Mehmet Tekerek has been in the tourism business for 15 years - but in all that time he's never experienced a season that was quite so bad. "This year has been a catastrophe," he says, adding, "There are no tourists at all."
He is referring to Konyaalti, which is one of the best known beaches in the district of Antalya. He blames the government and their wrong policies, saying, "Things are being permanently blown-up and our foreign relations are bad."
To compound matters further, it's currently the fasting time of Ramadan and there are the European Football Championship finals being held in France. His demand to the Turkish government is very clear: "It has to improve relations with other countries and support the tourism sector."
Normally, the beaches are full of holidaymakers from Russia, Germany and other European countries. But this year, the Turkish tourism sector is in a deep crisis.
At the end of last year, the Russian visitors stopped coming, after president Vladimir Putin announced wide-ranging sanctions following a Russian fighter plane being shot down by Turkish jets. Back then the Turkish travel sector hoped to compensate for the lack of Russian visitors with holidaymakers from Europe.
Then, terror attacks on tourists in Istanbul by the Jihadist group "Islamic State" (IS) have unsettled many. Added to this, the PKK, the banned Kurdish worker's party, has repeatedly threatened to carry out attacks on holidaymakers - even though this has never actually happened to date.
The Turkish ministry for tourism says that the number of visitors in April has seen a significant decline of 28 percent compared to the same time the previous year.
These numbers are even more dramatic in the case of the Antalya district, which relies heavily on tourism. Turkish media, citing figures provided by Antalya airport, report that the first two weeks of June saw 59 percent fewer holidaymakers arrive: 45 percent fewer Germans and virtually no Russians. The papers are calling it "Black June."
For Tekerek, who provides water sports services to tourists, these numbers mean he's facing bankruptcy. In 2015, he had a daily turnover of 500 euros ($554) a day. That has now declined to 100 euros - and some days he makes no money at all.
He lists all his overheads: rent for boat moorings, taxes, wages and insurance for his employees. He's had to fire two of his five employees before the start of the season. The summer earnings should just about be enough to get him through the winter, Tekerek says.
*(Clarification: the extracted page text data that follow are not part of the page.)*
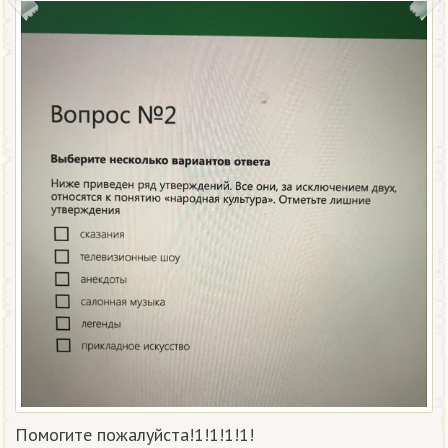
Помогите пожалуйста!1!1!1!1!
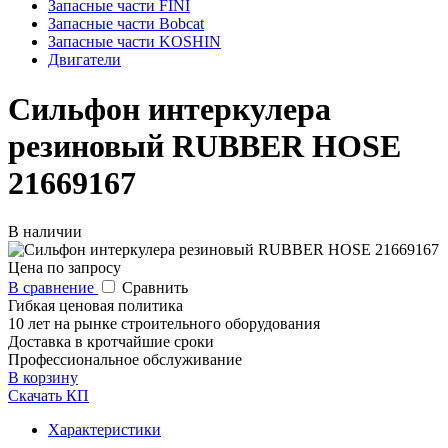
Запасные части FINI
Запасные части Bobcat
Запасные части KOSHIN
Двигатели
Сильфон интеркулера
резиновый RUBBER HOSE
21669167
В наличии
Цена по запросу
В сравнение
Сравнить
Гибкая ценовая политика
10 лет на рынке строительного оборудования
Доставка в кротчайшие сроки
Профессиональное обслуживание
В корзину
Скачать КП
Характеристики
Many in the Anatalya region voice the same worries and concerns. Traders aren't selling anything; hotels have lots of empty rooms and are forced to slash prices.
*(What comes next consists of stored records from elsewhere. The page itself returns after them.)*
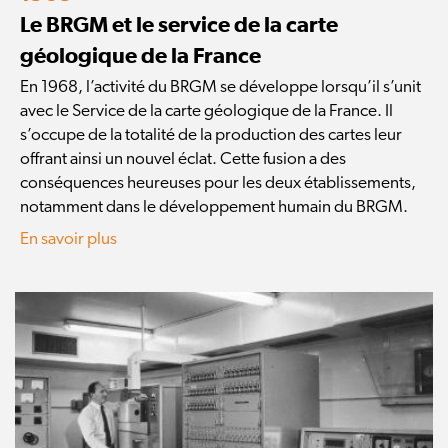
Le BRGM et le service de la carte
géologique de la France
En 1968, l’activité du BRGM se développe lorsqu’il s’unit
avec le Service de la carte géologique de la France. Il
s’occupe de la totalité de la production des cartes leur
offrant ainsi un nouvel éclat. Cette fusion a des
conséquences heureuses pour les deux établissements,
notamment dans le développement humain du BRGM.
En savoir plus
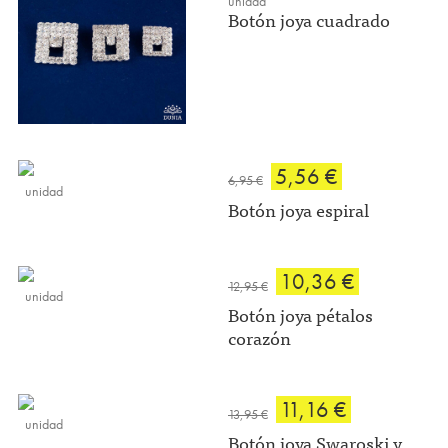
unidad
Botón joya cuadrado
5,56 €
6,95 €
unidad
Botón joya espiral
10,36 €
12,95 €
unidad
Botón joya pétalos
corazón
11,16 €
13,95 €
unidad
Botón joya Swaroski y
In the holiday resort of Side, some 60 kilometers (37 miles) east of Antalya, the beach is a little livelier - but locals say it's dead compared to last year.
This is where many Germans spend their holidays. A huge percentage of those who come here are repeat customers.
"Many are worried about terror attacks, but that could happen anywhere - so it ultimately didn't stop us from coming," says Ingeborg Wackelnagel. A lot of their friends did however question if they'd really carefully considered their plans. Her husband Ekkehard is of the opinion that there is no better place than Turkey to spend your holiday: "Service is excellent, the prices cheap, the hotel clean and the people are super-friendly," he explains.
Tour guide Hajo Hayati Simsek says the regulars have not been frightened off. Speaking in fluent German, he explains that what's more important is to reassure those who don't know Turkey. Despite the bad outlook he wants to remain positive: "Next season, everything will surely change," he says, adding: "Those who are currently spending their holidays in Spain or Italy will miss our Turkish friendliness."